As the Dallas Morning News reports, Gov. Abbott gave local officials the authority to enforce his public health orders through jail time and fines. The newspaper found enforcement was particularly high in counties along the border. In mid-April, for example, two Latina residents of Laredo were arrested for offering hair and beauty services in their homes.

Republican leaders had little to say about that enforcement for weeks — that is, until a white salon owner in Dallas defiantly kept her shop open and was sentenced to jail for contempt of court. Then Gov. Abbott indignantly announced that jail time would no longer be a penalty. Lt. Gov. Dan Patrick even offered to pay the salon owner’s fine.

Houston Police Chief Art Acevedo saw what was going on:

“The elephant in the room is it wasn’t until a blonde-haired Caucasian woman got involved that the interests of our political leaders were piqued. You can’t have it both ways. [Abbott] issued the order to try to follow the science. But the second there’s a little bit of pushback, he tries to distance himself from his own order. I don’t think so.”

As we now know, far-right groups turned the Dallas salon owner’s defiance into a PR stunt, drawing attention to what they claim is overreach by local officials trying to protect their constituents during a pandemic. Even before that, Texas businessman and major Republican donor Tim Dunn wrote an open letter demanding that elected officials prioritize the economy over public health. His screed called efforts to stop the spread of the virus an attempt to “advance tyranny” and “steer the country toward socialism.” And this: “Many citizens who lost employment are now incentivized to remain on welfare.” The sneering contempt for working people is astonishing, especially when you recall the billions of tax dollars that have been showered on corporations during the crisis.

So not surprisingly, the governor is now denouncing Democratic leaders in the state’s largest cities and counties for enforcing his own order.
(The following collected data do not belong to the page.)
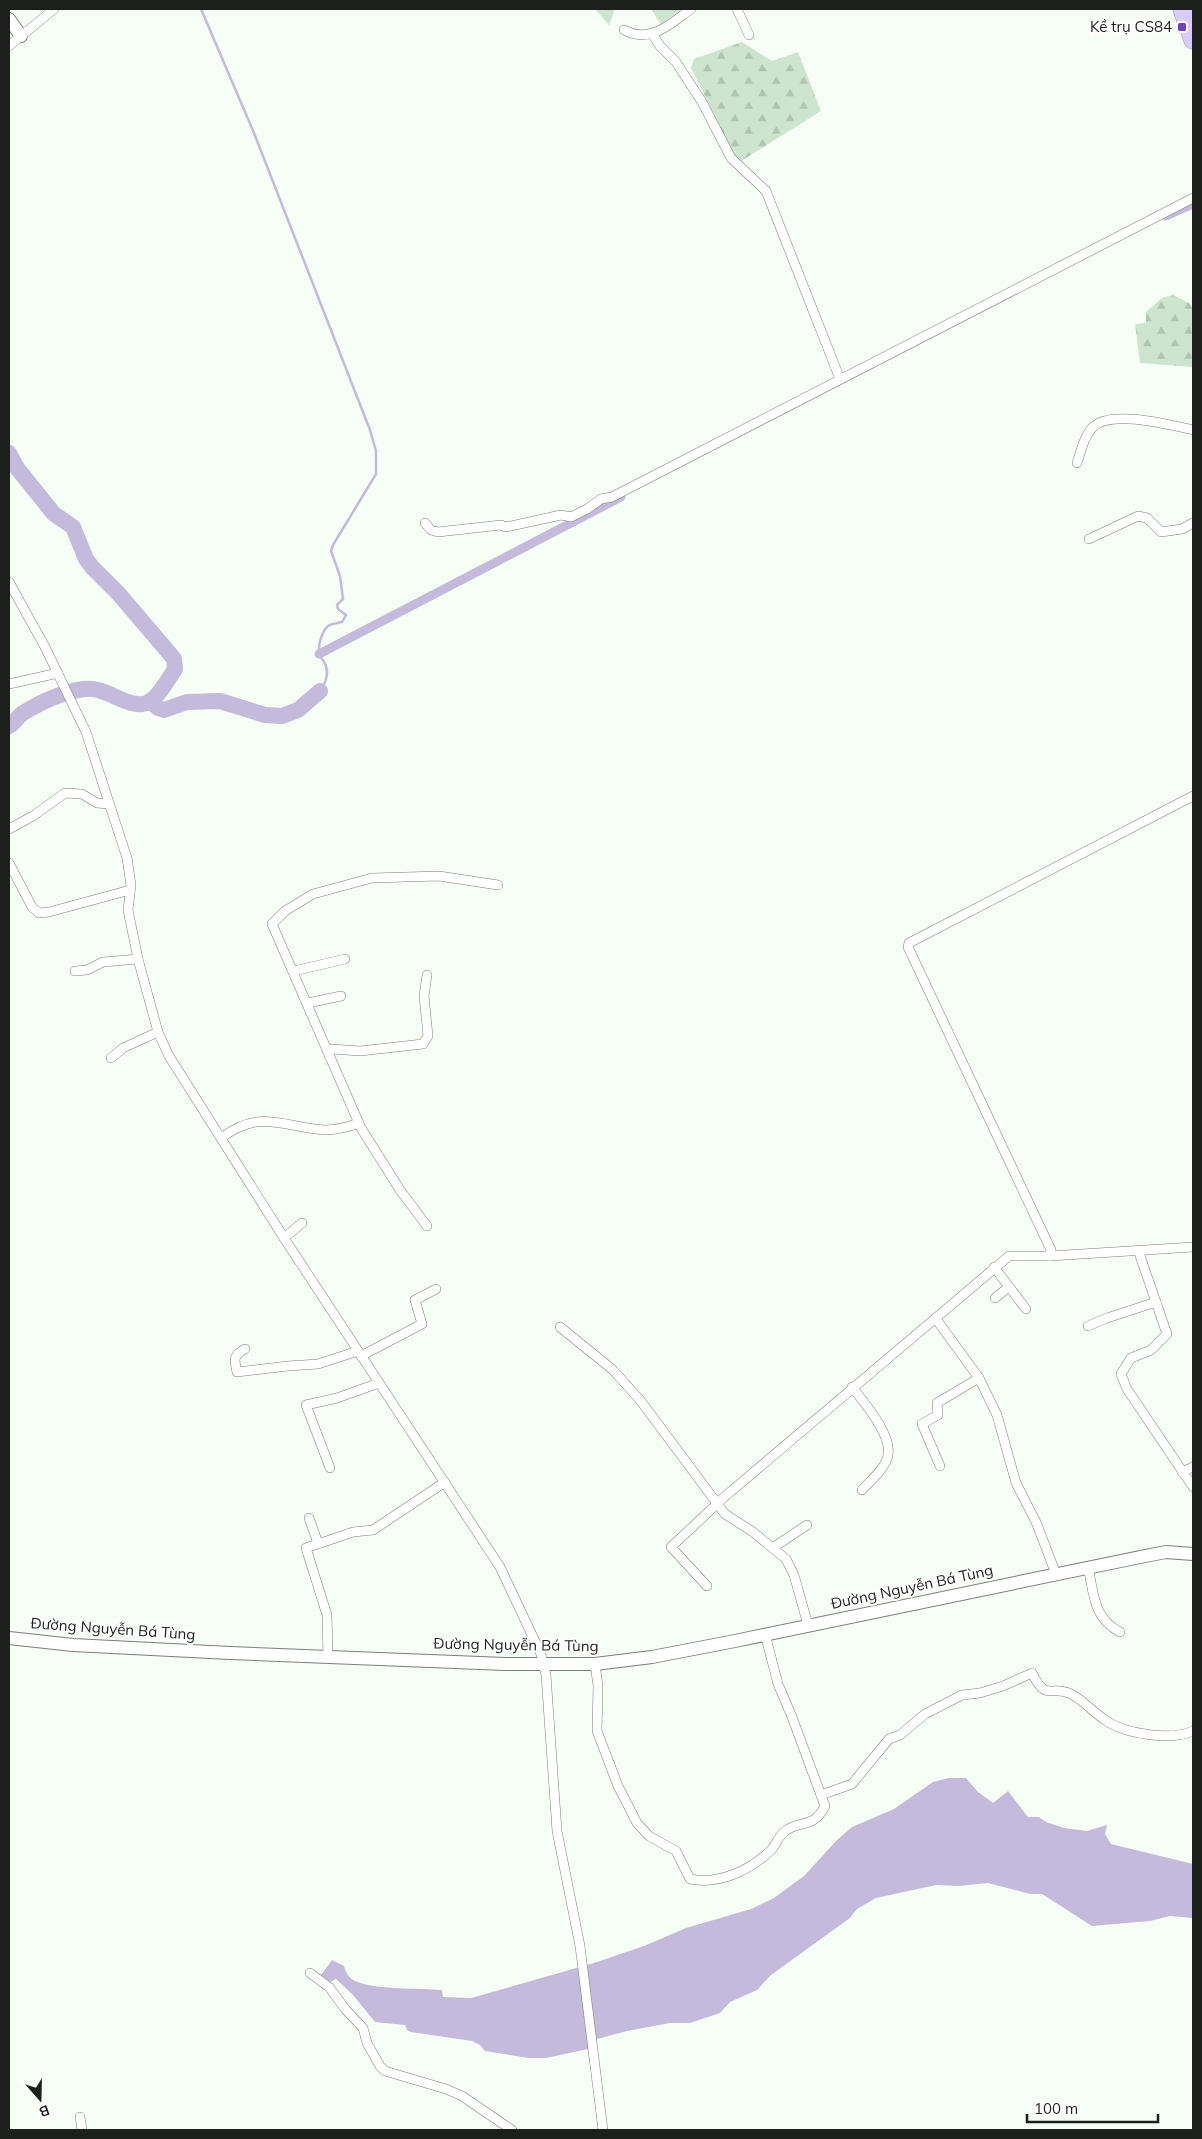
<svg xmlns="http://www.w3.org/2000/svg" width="1202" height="2139" font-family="Mulish,sans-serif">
	<defs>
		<pattern id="forest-firs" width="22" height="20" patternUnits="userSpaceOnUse" patternTransform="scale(1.25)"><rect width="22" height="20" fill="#cde5ce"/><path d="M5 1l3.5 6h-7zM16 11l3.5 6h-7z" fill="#b0c4b0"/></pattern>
	</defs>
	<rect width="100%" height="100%" fill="#f6fef6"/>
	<g fill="url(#forest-firs)">
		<path d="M 595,9 L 615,9 L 609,25 Z"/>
		<path d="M 651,9 L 682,9 L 661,24 Z"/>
		<path d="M 742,42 L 772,61 L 798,52 L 821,111 L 738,163 L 691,68 L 694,59 Z"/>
		<path d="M 1173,295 L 1189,303 L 1193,309 L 1193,367 L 1140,363 L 1135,324 L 1146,323 L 1146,312 L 1162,298 Z"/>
	</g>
	<path fill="#c3badc" d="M 949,1778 L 966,1778 L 978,1792 L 993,1803 L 1008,1791 L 1028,1817 L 1039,1817 L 1046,1822 L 1064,1828 L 1087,1831 L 1107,1825 L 1105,1834 L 1111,1844 L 1193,1864 L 1193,1918 L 1170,1916 L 1150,1921 L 1092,1926 L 1042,1894 L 1030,1894 L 988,1883 L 959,1886 L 936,1885 L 876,1898 L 857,1909 L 850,1918 L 771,1975 L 757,1990 L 730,2002 L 720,2013 L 690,2023 L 670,2023 L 627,2031 L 597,2039 L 588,2049 L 546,2058 L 528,2058 L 485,2051 L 480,2045 L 472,2041 L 411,2032 L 407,2030 L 405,2025 L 375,2022 L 353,1995 L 336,1979 L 330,1982 L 321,1975 L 332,1960 L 344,1966 C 346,1973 349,1978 355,1981 C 375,1990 419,1988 442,1990 L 443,1997 L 471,1998 L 482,1995 L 594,1963 L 644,1946 L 686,1928 L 751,1909 L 774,1898 L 804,1876 L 837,1840 L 852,1827 L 894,1809 L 933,1782 Z"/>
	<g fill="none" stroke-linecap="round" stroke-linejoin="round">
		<path stroke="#c3badc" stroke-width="2.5" d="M 201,9 L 254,133 L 370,430 L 376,451 L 376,474 L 333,545 L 331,551 L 340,576 L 343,599 L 337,605 L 338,609 L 346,615 L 342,622 C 338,623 331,624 328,626 C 322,631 318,645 319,652 C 319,656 322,658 324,662 C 330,671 326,683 320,691"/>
		<g stroke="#c3badc" stroke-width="9">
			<path d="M 1166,216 L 1193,204"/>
			<path d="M 319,654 L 621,497"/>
		</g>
		<g stroke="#c3badc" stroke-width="16">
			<path d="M 9,453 L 17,468 L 54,514 L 73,527 L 86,559 L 92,567 L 118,593 L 170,654 L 174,659 L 175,669 C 169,678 161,693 152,700 C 133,715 107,685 84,689 C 62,692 41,702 23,713 C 17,717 15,723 9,726"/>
			<path d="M 150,701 L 158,708 L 164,710 L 187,702 L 220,701 L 265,715 L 282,716 L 298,710 L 320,691"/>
		</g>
		<g stroke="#787f78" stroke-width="10">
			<g id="street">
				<path d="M 737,9 L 749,35"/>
				<path d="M 624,30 C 651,44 670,24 691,9"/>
				<path d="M 653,35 L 660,46 L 676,62 L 702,102 L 731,158 L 766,191 L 840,379"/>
				<path d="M 9,46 L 54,9"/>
				<path d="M 1077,463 C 1081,451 1084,436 1093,427 C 1111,409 1170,425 1193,430"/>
				<path d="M 425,523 L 431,530 L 438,532 L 501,525 L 506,527 L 561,515 L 571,517 L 587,509 L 601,499 L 612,497 L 1193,198"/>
				<path d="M 1089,539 L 1138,516 L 1147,518 L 1161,532 L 1182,529 L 1193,523"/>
				<path d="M 9,582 L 45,647 L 86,732 L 127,858 L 131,885 L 128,910 L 138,959 L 158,1032 L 169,1056 L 284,1238 L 500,1567 L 541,1654 L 546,1675 L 557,1831 L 580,1946 L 603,2130"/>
				<path d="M 9,684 L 58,673"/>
				<path d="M 9,829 L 33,816 L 65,793 L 82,794 L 97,803 L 109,804"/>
				<path d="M 9,863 L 32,907 L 39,913 L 49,912 L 130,890"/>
				<path d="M 75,971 L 87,970 L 103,962 L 138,959"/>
				<path d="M 294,971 L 345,959"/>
				<path d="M 308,1003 L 341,996"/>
				<path d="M 329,1056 L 329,1052 L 332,1049 L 360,1051 L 423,1044 L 428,1036 L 424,996 L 427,975"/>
				<path d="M 111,1058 L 123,1048 L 158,1032"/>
				<path d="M 221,1138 C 262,1108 281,1127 325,1130 C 336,1130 348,1127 359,1123"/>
				<path d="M 427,1226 L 400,1190 L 361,1128 L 272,924 L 285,911 L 313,894 L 372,878 L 439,876 L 498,885"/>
				<path d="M 284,1238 L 302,1223"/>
				<path d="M 1138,1250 L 1167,1334 L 1151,1350 L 1131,1358 L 1121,1374 L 1127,1389 L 1193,1487"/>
				<path d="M 1050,1256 L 1051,1250 L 908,947 L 909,943 L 1193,796"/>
				<path d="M 994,1267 L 1026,1309"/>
				<path d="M 995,1298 L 1009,1287"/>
				<path d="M 936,1319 L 979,1378 L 997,1415 L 1016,1483 L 1036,1522 L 1056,1574"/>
				<path d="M 1088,1326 L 1107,1318 L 1156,1302"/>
				<path d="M 560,1327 L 613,1370 L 640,1400 L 725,1514 L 753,1532 L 786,1559 L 794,1575 L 808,1625"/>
				<path d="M 245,1349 C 233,1355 234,1360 237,1372 L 288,1366 L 318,1364 L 358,1351"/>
				<path d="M 361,1356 L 422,1324 L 415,1300 L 436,1289"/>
				<path d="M 852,1387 C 864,1402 892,1435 888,1455 C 886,1468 870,1481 862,1490"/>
				<path d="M 940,1466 L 922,1424 L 938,1415 L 937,1403 L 979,1378"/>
				<path d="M 330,1468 L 306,1405 L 337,1398 L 379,1383"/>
				<path d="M 1182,1472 L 1193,1467"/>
				<path d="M 716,1504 L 1009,1256 L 1050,1256 L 1193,1247"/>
				<path d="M 309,1518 L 318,1543"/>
				<path d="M 774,1547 L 807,1525"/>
				<path d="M 1088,1567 C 1094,1594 1093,1618 1120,1632"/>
				<path d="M 707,1586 L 671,1547 L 717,1504"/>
				<path d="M 328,1657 L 327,1615 L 306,1548 L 353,1532 L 373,1530 L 445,1482"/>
				<path d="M 595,1664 L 598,1686 L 597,1731 L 618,1786 L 637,1823 L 649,1836 L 676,1851 L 690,1879 C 719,1885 751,1870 771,1850 C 776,1845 778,1837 784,1832 C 799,1819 813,1830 825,1806 L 792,1717 L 778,1684 L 765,1634"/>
				<path d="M 821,1795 L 852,1784 L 889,1739 L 900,1735 L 925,1714 L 962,1695 L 980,1693 L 1003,1686 L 1032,1673 C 1047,1703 1050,1684 1071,1694 C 1083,1700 1093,1712 1105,1720 C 1125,1734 1170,1741 1193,1731"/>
				<path d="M 310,1973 L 329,1987 L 346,2010 L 363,2028 L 367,2043 L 380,2066 L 385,2071 L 446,2089 L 462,2096 L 512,2130"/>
				<path d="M 80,2117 L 82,2130"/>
			</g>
		</g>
		<g stroke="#787f78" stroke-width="14">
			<g id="secondary">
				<path d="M 9,19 L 21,36"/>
				<path d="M 9,1638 L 73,1645 L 230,1653 L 505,1664 L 595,1664 L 652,1657 L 735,1641 L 1140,1557 L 1166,1552 L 1193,1554"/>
			</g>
		</g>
		<g stroke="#978faf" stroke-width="19">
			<path id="highway" d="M 1182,9 L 1193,40"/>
		</g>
		<use href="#street" stroke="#fff" stroke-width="9"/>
		<use href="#secondary" stroke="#fff" stroke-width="12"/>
		<use href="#highway" stroke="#d9cbfd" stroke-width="18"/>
	</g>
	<rect fill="#7242ba" stroke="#fff" stroke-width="2" x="1177" y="22" width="10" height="10" rx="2.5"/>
	<g text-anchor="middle" stroke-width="4" stroke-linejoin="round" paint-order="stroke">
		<g font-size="15" fill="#1d1f1d" stroke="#fff" text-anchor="end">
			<text x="1172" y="32">Kề trụ CS84</text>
		</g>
		<g font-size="15" fill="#1d1f1d" stroke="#fff">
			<text transform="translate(912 1587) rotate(-12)" y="5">Đường Nguyễn Bá Tùng</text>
			<text transform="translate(113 1629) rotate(4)" y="5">Đường Nguyễn Bá Tùng</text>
			<text transform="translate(516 1645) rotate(1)" y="5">Đường Nguyễn Bá Tùng</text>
		</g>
	</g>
	<rect width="1202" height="2139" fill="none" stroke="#1d1f1d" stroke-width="20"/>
	<g transform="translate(40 2099) rotate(160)" stroke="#ffffff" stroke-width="4" paint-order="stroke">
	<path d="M0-4L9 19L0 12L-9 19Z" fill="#1d1f1d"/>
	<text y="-8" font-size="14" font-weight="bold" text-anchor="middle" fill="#1d1f1d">B</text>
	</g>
	<path d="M1027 2114v8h131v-8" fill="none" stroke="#1d1f1d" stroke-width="2.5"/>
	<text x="1034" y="2114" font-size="15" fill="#1d1f1d" stroke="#ffffff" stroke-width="4" paint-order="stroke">100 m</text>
</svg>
Attorney General Ken Paxton has threatened legal action against those cities for other common-sense measures, like calling on people to wear masks when in public. And bowing to his core evangelical base, Paxton even insists that churches must be exempt from public health orders barring large gatherings during the pandemic.

Republican leaders have made it clear that, as far as they’re concerned, we’re really not all in this together after all. If you’re a major donor and part of their political base, they have your back. They will pander and race to defend you even when you defy their own public health orders. The rest of us, including Texans of color, are left behind.

Remember that when you go the polls. Elections matter.